# The rapidity of the FTL expansion of space

1. Apr 13, 2015

### AlexDB9

If the expansion of space in the macrolevel is faster than the speed of light then it should have "more" than infinite rapidity. How does that work out?

Thanks.

2. Apr 13, 2015

### George Jones

Staff Emeritus
Actually, the recession speeds in cosmology are, in special relativity, analogous to rapidity rather than speed.

3. Apr 13, 2015

### AlexDB9

I understand that, but how faster than light avoids transfinite, or "more" than infinite, rapidity?

4. Apr 13, 2015

### George Jones

Staff Emeritus
As light has infinite rapidity, in this view, there is no faster than light expansion.

5. Apr 13, 2015

### AlexDB9

But I thought it is proven, or at least largely believed, that space expansion is faster than light at the greatest scales. Quote from Wikipedia: "Two reference frames that are globally separated can be moving apart faster than light without violating special relativity". So rapidity ceases to be valid here?

6. Apr 13, 2015

### George Jones

Staff Emeritus
Since speed = distance/time, the definition of "speed" depends on the definitions of "distance" and "time". The definitions used in special relativity do not generalize easily to the curved spacetimes of cosmology. The definitions used in cosmology are, however, easily applied in special relativity. When this done, speed turns out to rapidity!

7. Apr 13, 2015

### Khashishi

Expansion is best represented by a scaling factor and not a speed. It acts as a multiplicative factor on distances.
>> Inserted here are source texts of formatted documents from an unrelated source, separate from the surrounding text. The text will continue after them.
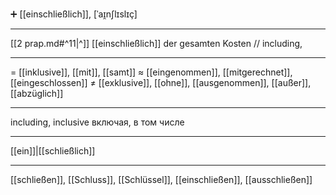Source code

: ➕ [[einschließlich]], [ˈaɪ̯nʃlɪslɪç]

---
[[2 prap.md#^11|^]] [[einschließlich]] der gesamten Kosten // including, 

---
= [[inklusive]], [[mit]], [[samt]]
≈ [[eingenommen]], [[mitgerechnet]], [[eingeschlossen]]
≠ [[exklusive]], [[ohne]], [[ausgenommen]], [[außer]], [[abzüglich]]

---
including, inclusive
включая, в том числе

---
[[ein]]|[[schließlich]]

---
[[schließen]], [[Schluss]], [[Schlüssel]], [[einschließen]], [[ausschließen]]
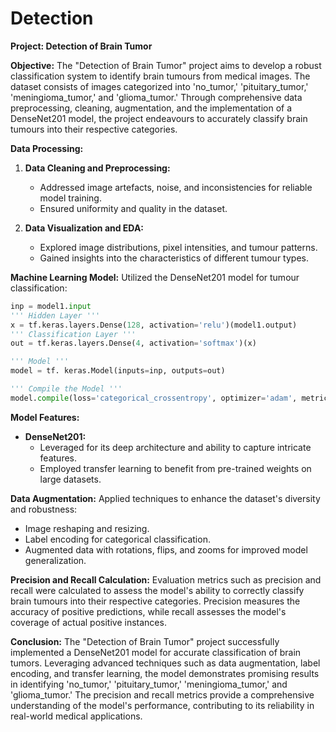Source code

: # Detection
**Project: Detection of Brain Tumor**

**Objective:**
The "Detection of Brain Tumor" project aims to develop a robust classification system to identify brain tumours from medical images. The dataset consists of images categorized into 'no_tumor,' 'pituitary_tumor,' 'meningioma_tumor,' and 'glioma_tumor.' Through comprehensive data preprocessing, cleaning, augmentation, and the implementation of a DenseNet201 model, the project endeavours to accurately classify brain tumours into their respective categories.

**Data Processing:**
1. **Data Cleaning and Preprocessing:**
   - Addressed image artefacts, noise, and inconsistencies for reliable model training.
   - Ensured uniformity and quality in the dataset.

2. **Data Visualization and EDA:**
   - Explored image distributions, pixel intensities, and tumour patterns.
   - Gained insights into the characteristics of different tumour types.

**Machine Learning Model:**
Utilized the DenseNet201 model for tumour classification:
```python
inp = model1.input
''' Hidden Layer '''
x = tf.keras.layers.Dense(128, activation='relu')(model1.output)
''' Classification Layer '''
out = tf.keras.layers.Dense(4, activation='softmax')(x)

''' Model '''
model = tf. keras.Model(inputs=inp, outputs=out)

''' Compile the Model '''
model.compile(loss='categorical_crossentropy', optimizer='adam', metrics=['accuracy'])
```

**Model Features:**
- **DenseNet201:**
  - Leveraged for its deep architecture and ability to capture intricate features.
  - Employed transfer learning to benefit from pre-trained weights on large datasets.

**Data Augmentation:**
Applied techniques to enhance the dataset's diversity and robustness:
- Image reshaping and resizing.
- Label encoding for categorical classification.
- Augmented data with rotations, flips, and zooms for improved model generalization.

**Precision and Recall Calculation:**
Evaluation metrics such as precision and recall were calculated to assess the model's ability to correctly classify brain tumours into their respective categories. Precision measures the accuracy of positive predictions, while recall assesses the model's coverage of actual positive instances.

**Conclusion:**
The "Detection of Brain Tumor" project successfully implemented a DenseNet201 model for accurate classification of brain tumors. Leveraging advanced techniques such as data augmentation, label encoding, and transfer learning, the model demonstrates promising results in identifying 'no_tumor,' 'pituitary_tumor,' 'meningioma_tumor,' and 'glioma_tumor.' The precision and recall metrics provide a comprehensive understanding of the model's performance, contributing to its reliability in real-world medical applications.
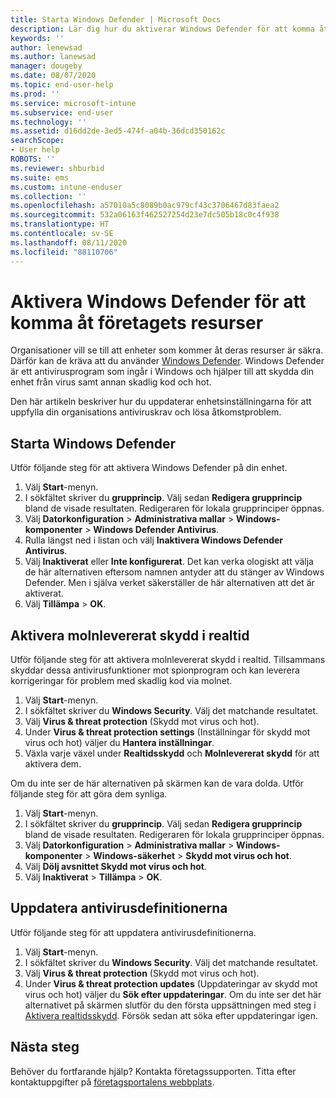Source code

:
 ```yaml
---
title: Starta Windows Defender | Microsoft Docs
description: Lär dig hur du aktiverar Windows Defender för att komma åt företagets resurser.
keywords: ''
author: lenewsad
ms.author: lanewsad
manager: dougeby
ms.date: 08/07/2020
ms.topic: end-user-help
ms.prod: ''
ms.service: microsoft-intune
ms.subservice: end-user
ms.technology: ''
ms.assetid: d16dd2de-3ed5-474f-a04b-36dcd350162c
searchScope:
- User help
ROBOTS: ''
ms.reviewer: shburbid
ms.suite: ems
ms.custom: intune-enduser
ms.collection: ''
ms.openlocfilehash: a57010a5c8089b0ac979cf43c3706467d83faea2
ms.sourcegitcommit: 532a06163f462527254d23e7dc505b18c0c4f938
ms.translationtype: HT
ms.contentlocale: sv-SE
ms.lasthandoff: 08/11/2020
ms.locfileid: "88110706"
---
```

# <a name="turn-on-windows-defender-to-access-company-resources"></a>Aktivera Windows Defender för att komma åt företagets resurser

Organisationer vill se till att enheter som kommer åt deras resurser är säkra. Därför kan de kräva att du använder [Windows Defender](https://www.microsoft.com/safety/pc-security/windows-defender.aspx). Windows Defender är ett antivirusprogram som ingår i Windows och hjälper till att skydda din enhet från virus samt annan skadlig kod och hot. 

Den här artikeln beskriver hur du uppdaterar enhetsinställningarna för att uppfylla din organisations antiviruskrav och lösa åtkomstproblem. 

## <a name="turn-on-windows-defender"></a>Starta Windows Defender
Utför följande steg för att aktivera Windows Defender på din enhet. 

1. Välj **Start**-menyn.
2. I sökfältet skriver du **grupprincip**. Välj sedan **Redigera grupprincip** bland de visade resultaten. Redigeraren för lokala grupprinciper öppnas.
4. Välj **Datorkonfiguration** > **Administrativa mallar** > **Windows-komponenter** > **Windows Defender Antivirus**. 
5. Rulla längst ned i listan och välj **Inaktivera Windows Defender Antivirus**.  
6. Välj **Inaktiverat** eller **Inte konfigurerat**. Det kan verka ologiskt att välja de här alternativen eftersom namnen antyder att du stänger av Windows Defender. Men i själva verket säkerställer de här alternativen att det är aktiverat. 
7. Välj **Tillämpa** > **OK**.  


## <a name="turn-on-real-time-and-cloud-delivered-protection"></a>Aktivera molnlevererat skydd i realtid

Utför följande steg för att aktivera molnlevererat skydd i realtid. Tillsammans skyddar dessa antivirusfunktioner mot spionprogram och kan leverera korrigeringar för problem med skadlig kod via molnet. 

1. Välj **Start**-menyn.
2. I sökfältet skriver du **Windows Security**. Välj det matchande resultatet. 
3. Välj **Virus & threat protection** (Skydd mot virus och hot).
4. Under **Virus & threat protection settings** (Inställningar för skydd mot virus och hot) väljer du **Hantera inställningar**.
5. Växla varje växel under **Realtidsskydd** och **Molnlevererat skydd** för att aktivera dem. 

Om du inte ser de här alternativen på skärmen kan de vara dolda. Utför följande steg för att göra dem synliga.  

1. Välj **Start**-menyn.  
2. I sökfältet skriver du **grupprincip**. Välj sedan **Redigera grupprincip** bland de visade resultaten. Redigeraren för lokala grupprinciper öppnas.
3. Välj **Datorkonfiguration** > **Administrativa mallar** > **Windows-komponenter** > **Windows-säkerhet** > **Skydd mot virus och hot**.
4. Välj **Dölj avsnittet Skydd mot virus och hot**.
5. Välj **Inaktiverat** > **Tillämpa** > **OK**.  

## <a name="update-your-antivirus-definitions"></a>Uppdatera antivirusdefinitionerna
Utför följande steg för att uppdatera antivirusdefinitionerna.  
1. Välj **Start**-menyn.
2. I sökfältet skriver du **Windows Security**. Välj det matchande resultatet. 
3. Välj **Virus & threat protection** (Skydd mot virus och hot).
4. Under **Virus & threat protection updates** (Uppdateringar av skydd mot virus och hot) väljer du **Sök efter uppdateringar**. Om du inte ser det här alternativet på skärmen slutför du den första uppsättningen med steg i [Aktivera realtidsskydd](turn-on-defender-windows.md#turn-on-real-time-and-cloud-delivered-protection). Försök sedan att söka efter uppdateringar igen. 

## <a name="next-steps"></a>Nästa steg  

Behöver du fortfarande hjälp? Kontakta företagssupporten. Titta efter kontaktuppgifter på [företagsportalens webbplats](https://go.microsoft.com/fwlink/?linkid=2010980).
If two "comoving" points are separated by a distance of 2 light years at time t, and the distance becomes 2.1 light years at time (t+1year), then the same rate of expansion will take a distance of 200 light years to 210 light years. That's an increase of 10 light years in 1 year, or "faster than the speed of light". But any rate of expansion will have a "faster than light" increase in distance if you start with a large enough distance between points. Of course, the speed of light limit only applies to the relative speed of two objects at the same point in space, not two distant points.

8. Apr 13, 2015

### soothsayer

As far as I understand it, for two distant points in space, like two far off galaxies, unless there is motion between the two relative to the expansion of space, then there is no relative rapidity or velocity between the two. I.e, you wouldn't have a Lorentz boost between their frames.

9. Apr 13, 2015

### Staff: Mentor

While this phrasing is common, it's misleading. The easiest way to see how it's misleading is to observe that, by this definition of "faster than light", light itself can move faster than light! That is, if we take a galaxy that is further from us than our current Hubble radius, so that it is moving away from us "faster than light", and look at light emitted by this galaxy in the direction away from us, the galaxy will not "outrun" the light; the light will "outrun" the galaxy, i.e., it will move away from us faster than the galaxy itself does. So nothing actually moves faster than light in any invariant sense; no object outruns a light beam in its local vicinity.